Evaluation of a liquid chromatographic method for the determination of fumonisins in corn, poultry feed, and Fusarium culture material

The performance of a liquid chromatographic method for determining fumonisins in corn, animal feeds, and culture material was evaluated. Efficiencies of extractions with the following solvent systems were determined: acetonitrile-water (50 + 50, v/v), methanol-water (75 + 25, v/v), and 100% water. The acetonitrile solvent gave both higher extraction efficiencies and faster extraction times than the other 2 solvents. Extraction was followed by C-18 solid-phase extraction column cleanup. Fumonisin B-1 (FB1), fumonisin B-2 (FB2), and fumonisin B-3 (FB3) were measured by precolumn derivatization with o-phthalaldehyde followed by isocratic separation on a C-18 reversed-phase column with a mobile phase of 50 mM potassium dihydrogen phosphate (pH 3.3)-acetonitrile (60 + 40). Commercially prepared poultry feed, corn, and Fusarium spp. corn cultures were analyzed at the following levels: FB1, 1.5 to 15 000 mu g/g; FB2, 0.5 to 4000 mu g/g; FB3, and 0.17 to 1 500 mu g/g. Recoveries were 91-94%, 90-100%, and 81-93% for FB1, FB2, and FB3, respectively. Precision (coefficient of variation) was determined with pooled field samples and ranged from 2% at 19 mu g/g for FB1 to 9% at 0.17 mu g/g for FE(3).
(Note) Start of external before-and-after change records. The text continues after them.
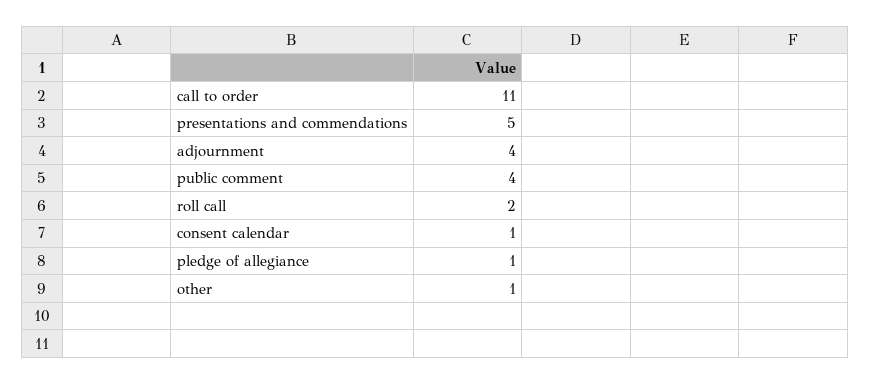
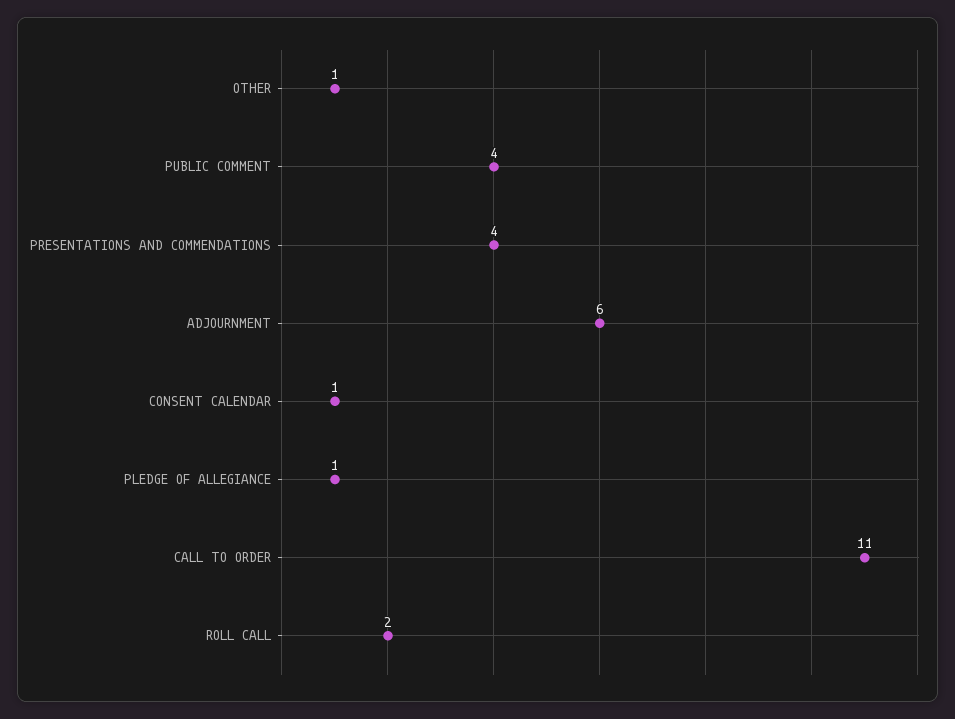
  {
    "call to order": 11,
-   "presentations and commendations": 5,
+   "presentations and commendations": 4,
-   "adjournment": 4,
+   "adjournment": 6,
    "public comment": 4,
    "roll call": 2,
    "consent calendar": 1,
    "pledge of allegiance": 1,
    "other": 1
  }

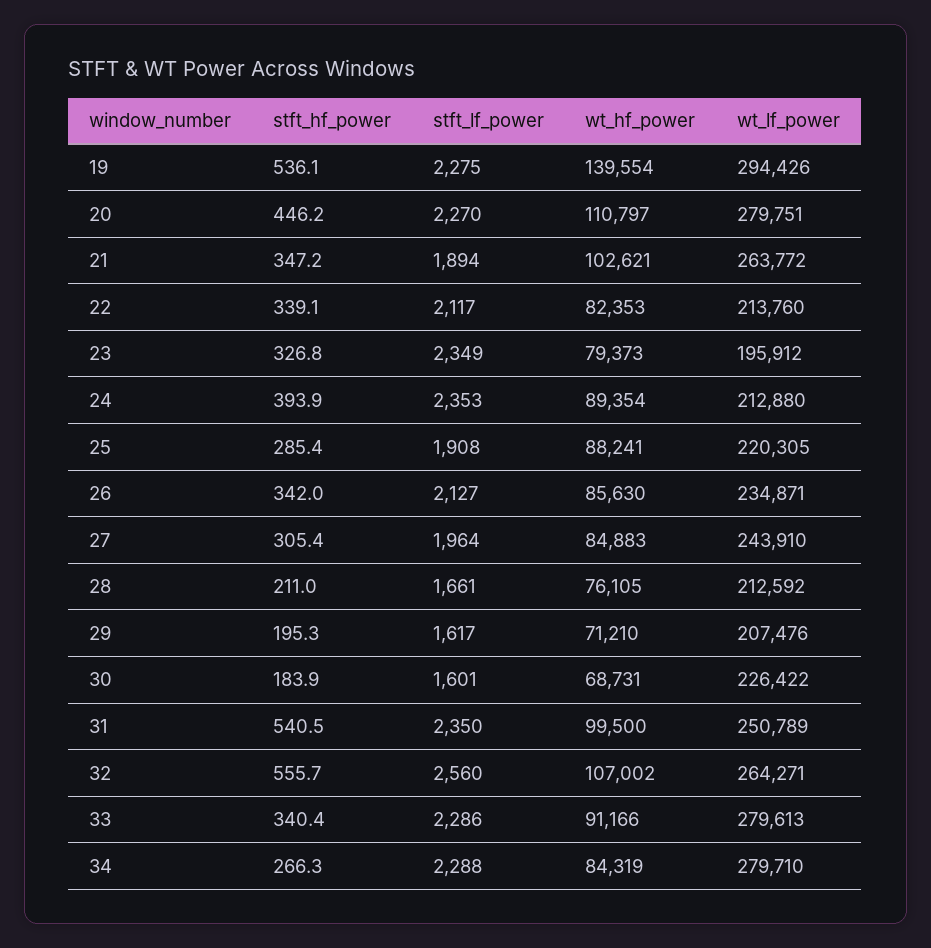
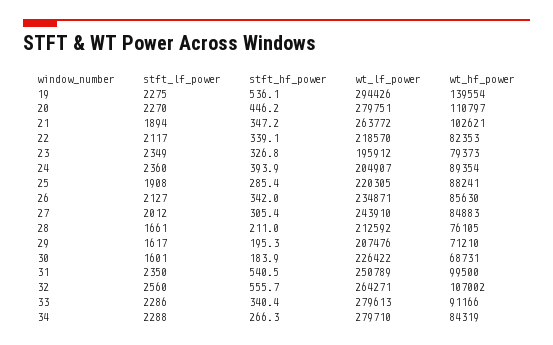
  {
    "stft_hf_power": {
      "19": 536.1,
      "20": 446.2,
      "21": 347.2,
      "22": 339.1,
      "23": 326.8,
      "24": 393.9,
      "25": 285.4,
      "26": 342,
      "27": 305.4,
      "28": 211,
      "29": 195.3,
      "30": 183.9,
      "31": 540.5,
      "32": 555.7,
      "33": 340.4,
      "34": 266.3
    },
    "stft_lf_power": {
      "19": 2275,
      "20": 2270,
      "21": 1894,
      "22": 2117,
      "23": 2349,
-     "24": 2353,
+     "24": 2360,
      "25": 1908,
      "26": 2127,
-     "27": 1964,
+     "27": 2012,
      "28": 1661,
      "29": 1617,
      "30": 1601,
      "31": 2350,
      "32": 2560,
      "33": 2286,
      "34": 2288
    },
    "wt_hf_power": {
      "19": 139554,
      "20": 110797,
      "21": 102621,
      "22": 82353,
      "23": 79373,
      "24": 89354,
      "25": 88241,
      "26": 85630,
      "27": 84883,
      "28": 76105,
      "29": 71210,
      "30": 68731,
      "31": 99500,
      "32": 107002,
      "33": 91166,
      "34": 84319
    },
    "wt_lf_power": {
      "19": 294426,
      "20": 279751,
      "21": 263772,
-     "22": 213760,
+     "22": 218570,
      "23": 195912,
-     "24": 212880,
+     "24": 204907,
      "25": 220305,
      "26": 234871,
      "27": 243910,
      "28": 212592,
      "29": 207476,
      "30": 226422,
      "31": 250789,
      "32": 264271,
      "33": 279613,
      "34": 279710
    }
  }

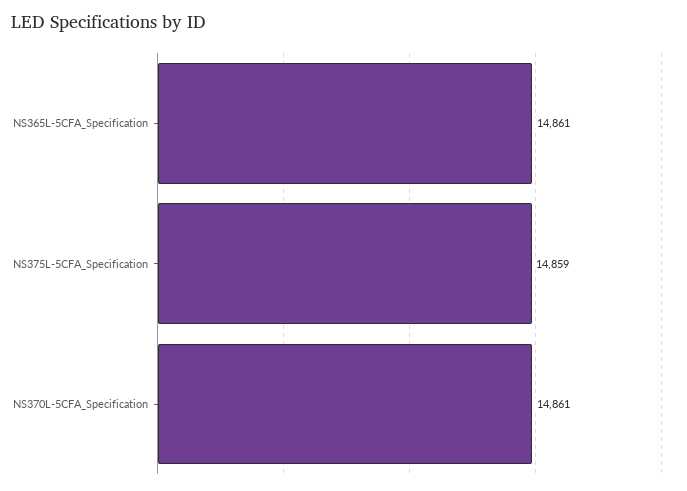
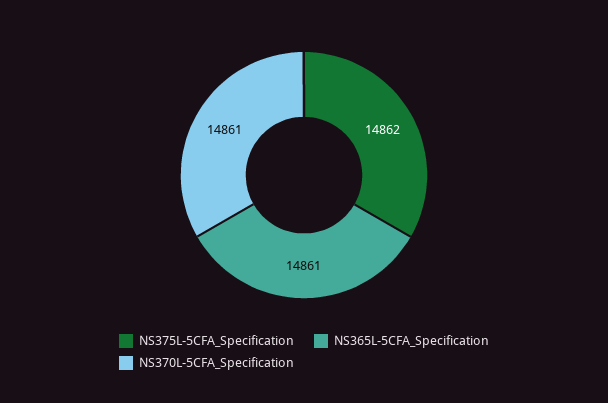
  {
    "NS365L-5CFA_Specification": 14861,
-   "NS375L-5CFA_Specification": 14859,
+   "NS375L-5CFA_Specification": 14862,
    "NS370L-5CFA_Specification": 14861
  }

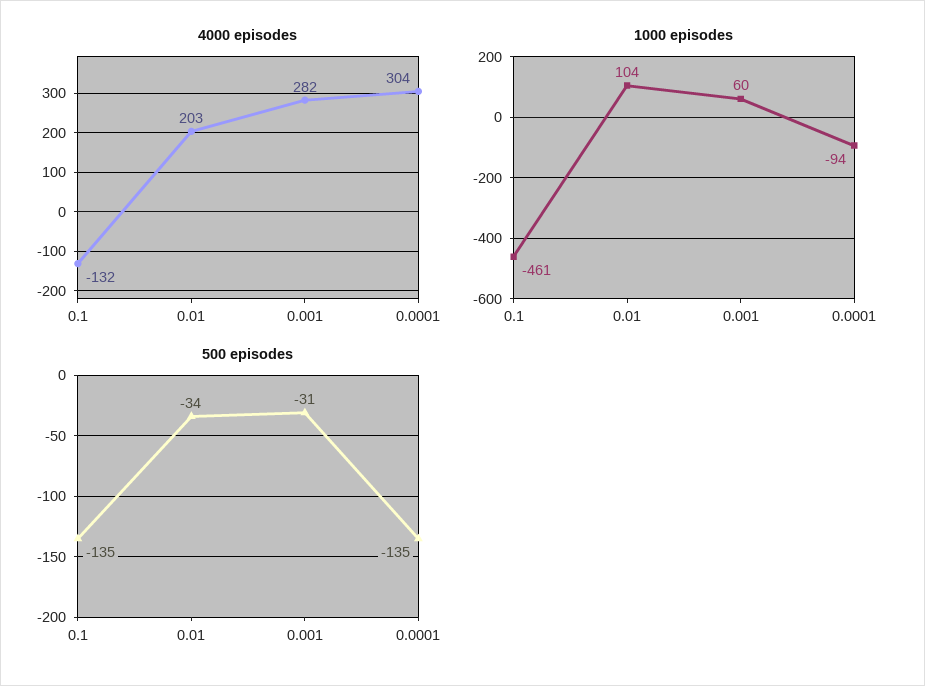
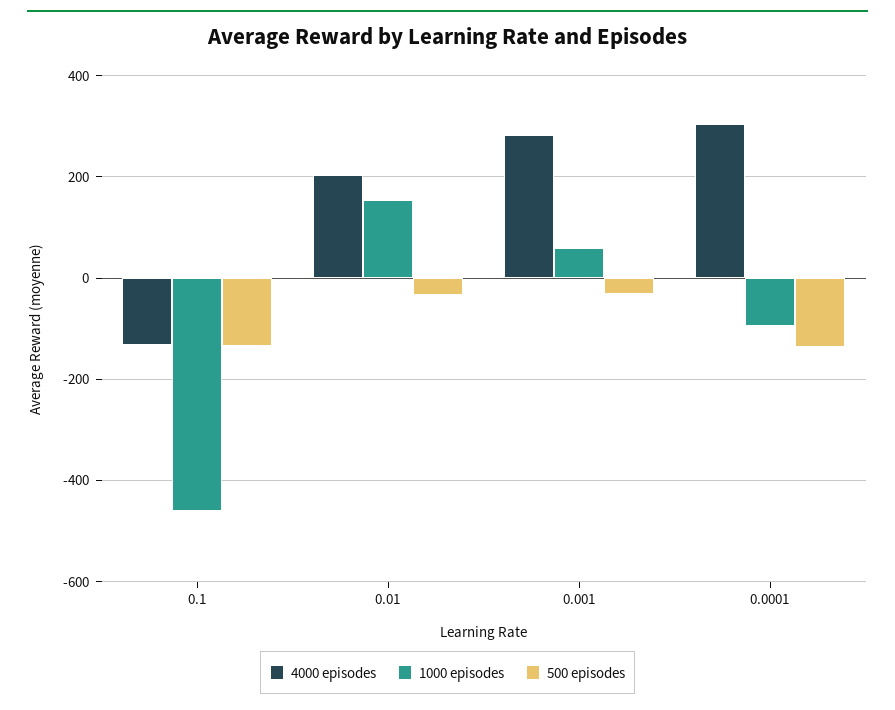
  {
    "4000 episodes": {
      "0.1": -132,
      "0.01": 203,
      "0.001": 282,
      "0.0001": 304
    },
    "1000 episodes": {
      "0.1": -461,
-     "0.01": 104,
+     "0.01": 160,
      "0.001": 60,
      "0.0001": -94
    },
    "500 episodes": {
      "0.1": -135,
      "0.01": -34,
      "0.001": -31,
      "0.0001": -135
    }
  }

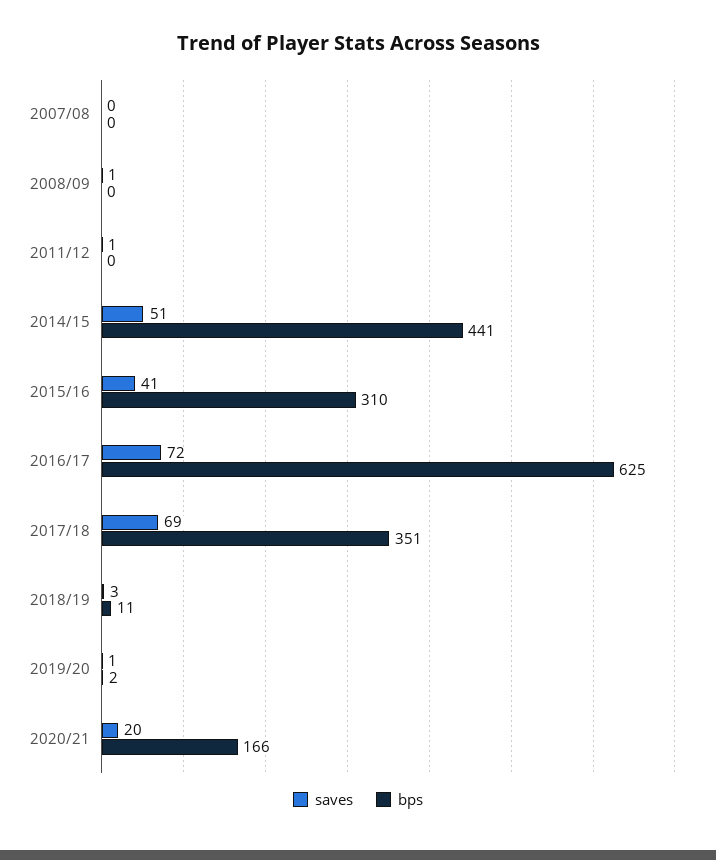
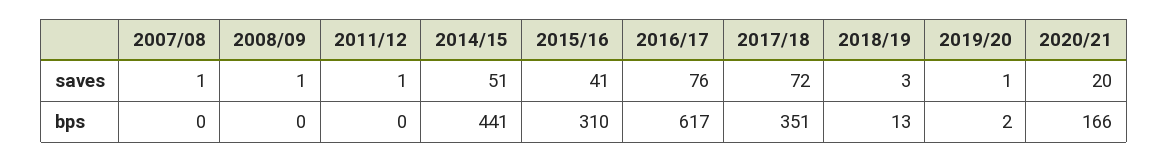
  {
    "saves": {
-     "2007/08": 0,
+     "2007/08": 1,
      "2008/09": 1,
      "2011/12": 1,
      "2014/15": 51,
      "2015/16": 41,
-     "2016/17": 72,
+     "2016/17": 76,
-     "2017/18": 69,
+     "2017/18": 72,
      "2018/19": 3,
      "2019/20": 1,
      "2020/21": 20
    },
    "bps": {
      "2007/08": 0,
      "2008/09": 0,
      "2011/12": 0,
      "2014/15": 441,
      "2015/16": 310,
-     "2016/17": 625,
+     "2016/17": 617,
      "2017/18": 351,
-     "2018/19": 11,
+     "2018/19": 13,
      "2019/20": 2,
      "2020/21": 166
    }
  }

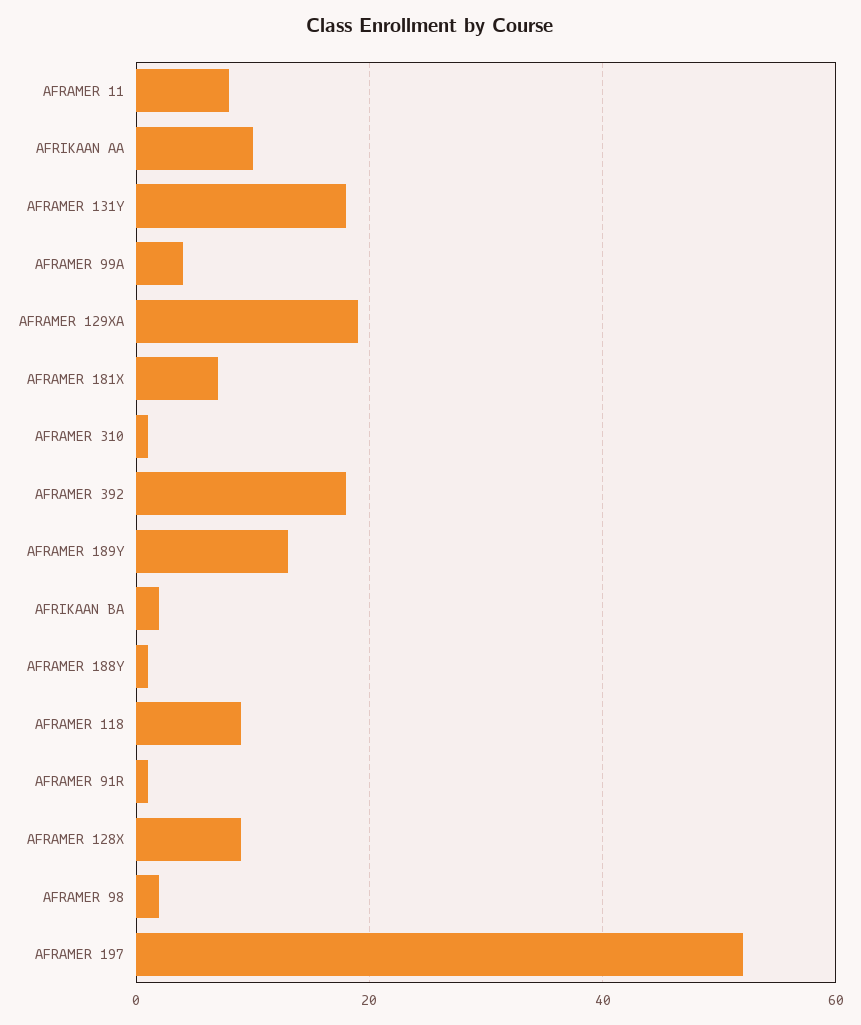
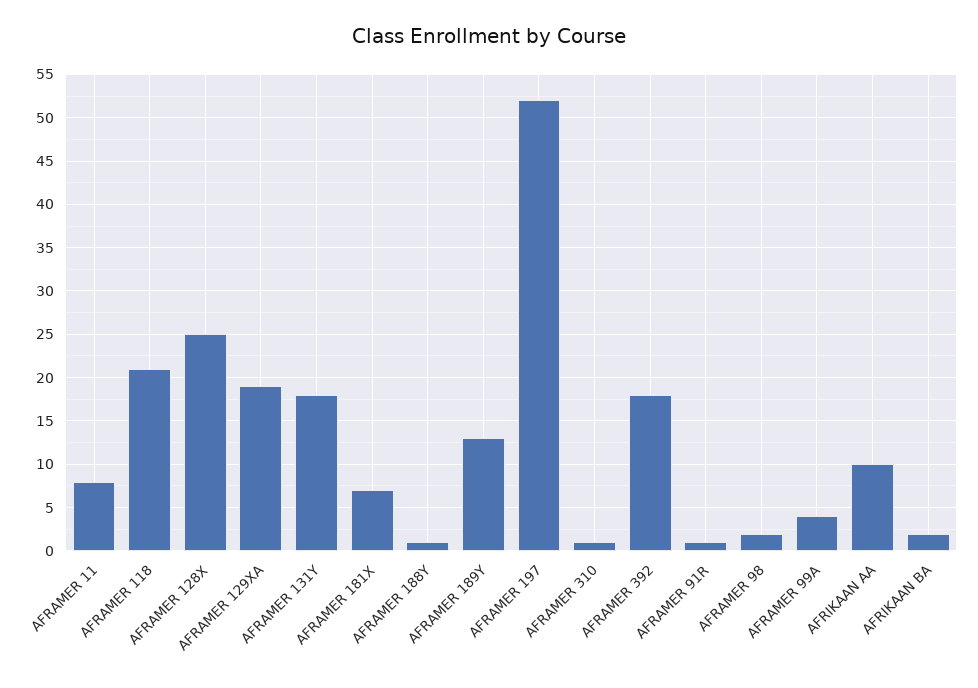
  {
    "AFRAMER 11": 8,
    "AFRIKAAN AA": 10,
    "AFRAMER 131Y": 18,
    "AFRAMER 99A": 4,
    "AFRAMER 129XA": 19,
    "AFRAMER 181X": 7,
    "AFRAMER 310": 1,
    "AFRAMER 392": 18,
    "AFRAMER 189Y": 13,
    "AFRIKAAN BA": 2,
    "AFRAMER 188Y": 1,
-   "AFRAMER 118": 10,
+   "AFRAMER 118": 21,
    "AFRAMER 91R": 1,
-   "AFRAMER 128X": 10,
+   "AFRAMER 128X": 25,
    "AFRAMER 98": 2,
    "AFRAMER 197": 52
  }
Time and pH studies of the formation of the fluorescent derivative and its stability were conducted. Complete reaction occurred at pHs above 7.9, with optimal pH for chromatography between 8.0 and 8.5. No statistically significant response differences were detected for reaction times ranging from 4 to 40 min; however, the detector signal was significantly reduced when reaction times were shorter than 4 min. Chromatograms of samples were free of interferences for all feeds, corn, and culture material tested. Quantitation limits for the 3 fumonisins were of the same magnitude and were estimated to be 0.1 mu g/g for FB1 and 0.2 mu g/g for FB2 and FB3.